About 60% of the magnesium present in the body is stored in the bones (1). Because levels of magnesium in blood serum are tightly regulated, the stores in bone are believed to serve as a reservoir to maintain the serum levels. Magnesium homeostasis plays a critical role in bone health (2).

Several epidemiological studies have shown a positive correlation between dietary magnesium intake and bone mineral density and the rate of bone loss (3).

In 2009, the European Food Safety Authority Panel (EFSA) on Dietetic Products, Nutrition and Allergies concluded that a cause and effect relationship has been established between the dietary intake of magnesium and maintenance of normal bone (4). In a separate opinion in 2013, the EFSA Panel further stated that the role of magnesium in bone mineralization and homeostasis exists in all ages (5).

Alcohol consumption and its negative effect on magnesium levels has been the subject of many studies. Heavy alcohol use is attributed to decreasing magnesium levels through an increase in urinary excretion, vomiting and diarrhea, as well as decreased intake (1, 2). According to the Centers for Disease Control, heavy drinking is typically defined as consuming 15 drinks or more per week for men or consuming 8 drinks or more per week, for women.

Research indicates that alcohol consumption negatively impacts various tissues in the body and results in magnesium loss in tissues. Magnesium loss may be a predisposing factor to the onset of alcohol-induced pathologies including stroke, sarcopenia, cardiomyopathy, steatohepatitis and cirrhosis (3).

The U.S. National Institute of Health has also warned that alcohol consumption results in depleted magnesium levels and other nutrients (4).

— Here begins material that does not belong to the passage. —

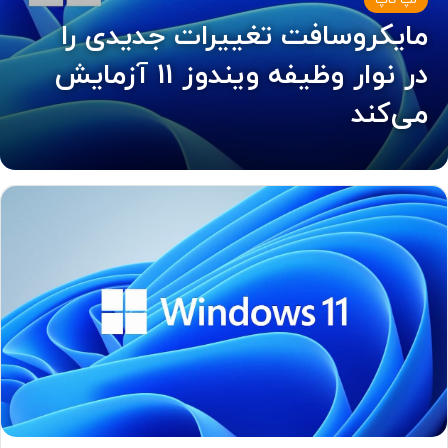
لپ تاپ
مایکروسافت تغییرات جدیدی را
در نوار وظیفه ویندوز 11 آزمایش
می‌کند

Magnesium is essential for human metabolism, cell growth, protein synthesis and for maintaining the electrical potential in nerve and muscle cells (1). Of the body’s magnesium, 30–40% is found in muscles and soft tissues, 1% is found in extracellular fluid, and the remainder is in the skeleton, where it accounts for up to 1% of bone ash.

Magnesium has a well established relationship with muscle function because of its role in normal muscle contraction and relaxation. Therefore, it is likely that the need for magnesium would increase during accelerated metabolic situations, like exercise. This implies that athletes potentially have higher magnesium requirements (2).

Plasma magnesium has been found to strongly affect muscle performance, such as grip strength and muscle power (2, 3). A study of male elite athletes found that magnesium intake was significantly associated with trunk flexion, trunk rotation and handgrip maximal strength. Jumping performance tests were also inversely associated with magnesium intakes (3).

Another randomized, placebo-controlled trial conducted, using healthy elderly women, investigated the effect of magnesium supplementation on physical performance and muscle strength. It was found that women given 300 mg magnesium for 12 weeks significantly improved their physical performance scores, walking speed and chair stand times. These findings are significant because walking speed may be a predictor of degenerative skeletal muscle loss and chair stand time affects lower limb strength, balance and psychological aspects (4).